Aurora – at that time still part of Region IV-A – nevertheless joined in the person of Rodante Rubio of Malaya.    

That the greater mass of members came from the print – both provincial and national newspapers, reflected the state of media obtaining in the region at that time: only Olongapo, Tarlac, Angeles, and Cabanatuan had operating radio stations.

September 24, 1978. At the DPI-3 office in San Fernando, Pampanga, the first set of officers of the CLMA with Romy Medina as president was inducted into office by Public Information Secretary Francisco S. Tatad.  

Director Ricardo V. Serrano is the First, while the rest of those mentioned here are the rest of the Founding Fathers of the CLMA. Suffice for this writer to hold on, with honor and privilege, to the title Serrano himself bestowed upon him – “founding proponent.”

CLMA presidents: The first decade

  1. Romualdo Medina (Times Journal). Loosely organized, absent any constitution and by-laws, CLMA adapted to the standards of media practice – objectivity, fairness, and accuracy – and adopted these as protocols.  
  2. Maximo L. Sangil (Daily Express). The framing of the CLMA constitution and by-laws, engagement of the association in crusades in partnership with the Ministry of Public Information notably: the anti-pollution campaign that forced polluting sugar mills, pulp and paper manufacturing factories in Pampanga, Bulacan, and Bataan to put up pollution-abatement facilities; the anti-illegal gambling drive that resulted to the sacking of a regional Philippine Constabulary commander, provincial commanders and chiefs of police; and the anti-illegal dikes campaign which resulted to the demolition of some 300 dikes encroaching the waterways of Bataan, Bulacan, and Pampanga.     

Re-elected in 1981, Max holds the distinction as the only CLMA president who succeeded himself. Successive reelection has since been prohibited. 

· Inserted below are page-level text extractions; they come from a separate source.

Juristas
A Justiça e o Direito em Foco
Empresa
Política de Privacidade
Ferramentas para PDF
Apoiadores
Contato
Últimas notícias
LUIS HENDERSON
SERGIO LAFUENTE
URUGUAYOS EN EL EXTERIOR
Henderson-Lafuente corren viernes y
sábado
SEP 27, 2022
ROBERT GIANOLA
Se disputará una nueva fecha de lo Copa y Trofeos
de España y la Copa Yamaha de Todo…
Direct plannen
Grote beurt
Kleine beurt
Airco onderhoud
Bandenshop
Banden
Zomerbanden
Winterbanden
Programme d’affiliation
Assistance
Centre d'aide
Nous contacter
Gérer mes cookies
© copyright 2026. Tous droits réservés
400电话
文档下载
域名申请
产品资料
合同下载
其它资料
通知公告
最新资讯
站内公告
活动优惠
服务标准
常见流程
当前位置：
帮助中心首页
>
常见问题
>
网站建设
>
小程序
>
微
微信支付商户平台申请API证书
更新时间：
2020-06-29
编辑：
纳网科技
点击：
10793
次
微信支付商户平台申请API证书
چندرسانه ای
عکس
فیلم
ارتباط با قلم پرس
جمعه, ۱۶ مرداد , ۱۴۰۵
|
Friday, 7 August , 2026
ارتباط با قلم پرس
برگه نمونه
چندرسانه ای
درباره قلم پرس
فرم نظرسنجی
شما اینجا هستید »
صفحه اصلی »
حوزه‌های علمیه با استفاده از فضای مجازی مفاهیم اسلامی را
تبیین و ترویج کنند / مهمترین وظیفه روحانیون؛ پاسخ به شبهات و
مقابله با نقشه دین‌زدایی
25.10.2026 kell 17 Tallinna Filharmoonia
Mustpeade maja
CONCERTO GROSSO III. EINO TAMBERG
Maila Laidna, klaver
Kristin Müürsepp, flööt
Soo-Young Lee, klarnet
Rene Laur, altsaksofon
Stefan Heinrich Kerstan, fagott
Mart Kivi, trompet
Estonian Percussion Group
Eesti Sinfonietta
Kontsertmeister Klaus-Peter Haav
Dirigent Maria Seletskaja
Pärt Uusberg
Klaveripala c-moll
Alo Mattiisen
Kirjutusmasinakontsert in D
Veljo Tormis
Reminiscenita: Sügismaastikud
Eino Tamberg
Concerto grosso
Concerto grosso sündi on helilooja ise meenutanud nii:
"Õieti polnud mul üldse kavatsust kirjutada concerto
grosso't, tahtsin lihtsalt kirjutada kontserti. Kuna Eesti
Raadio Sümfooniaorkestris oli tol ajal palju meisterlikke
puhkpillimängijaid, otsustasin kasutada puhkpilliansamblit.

  1. Alfredo M. Roxas (Philippines News Agency). All the shibboleths of political campaign – T-shirts, streamers, balloons, food and drinks, leaflets – obtained in the election that saw Fred triumph over Amante Reyes (The Voice). The heavy turnout of voters indicated the rise in membership resulting from the increase in the number of provincial newspapers and radio stations in the region.  
  2. Jesus Matic (Reflector) and Hector P. Soto (Times Journal). With equal number of votes, a coin toss decided not who should be president but who would sit first in the shared presidency. Jess’ half of the term was cut short by his death leaving Toy more than his half-share.    
  3. Jeremias J. Lacuarta (Bulletin Today). A court injunction filed by a disgruntled CLMA director came too late to stop Jerry’s election. Lawyer-friends later questioned the injunction over the CLMA, it being a “social organization” unregistered with the SEC. The CLMA was officially affiliated with the National Press Club. CLMA meetings started to be moved from province to province instead of being centered at the MPI regional office.  
  4. Carlos P. Gatdula (Bulletin Today). His sacrifice of the presidency upon the organization of the CLMA bore fruit six years hence, being the only candidate for president in what turned out to be an acclamation rather than an election. Serious threats to his life constrained Gat to seek temporary sanctuary in the USA ceding the presidency to his executive vice president Bert Padilla (Bulletin Today). 
  5. Benny Rillo (Balita). Along with acting president Bert, Feliciano Pasion (Manila Times) and Rizal Policarpio (Balita) were handily beaten by Benny in the election held in Cabanatuan City. 
  6. Feliciano Pasion (Manila Times). Exchange of gunfire between NPA rebels and the military in an armed encounter in nearby Samal, provided the horrifying accompaniment to Ising’s election to the presidency held in Balanga, Bataan. A revised CLMA Constitution and By-Laws was drafted during his term.
  7. Jeremias J. Lacuarta (Manila Bulletin). The Constitution and By-Laws was approved overwhelmingly in the general assembly preceding the election. Jerry renewed his call to cleanse the CLMA of media scalawags and extortionists.   

(P.S. Reminiscing over events more than four decades back has taken its toll on ageing memory. This is the best reconstruction I can do for a piece celebrating the 44th anniversary of the CLMA held last Dec. 2 at the Hiyas Convention Center, Malolos City. My apologies for lapses.)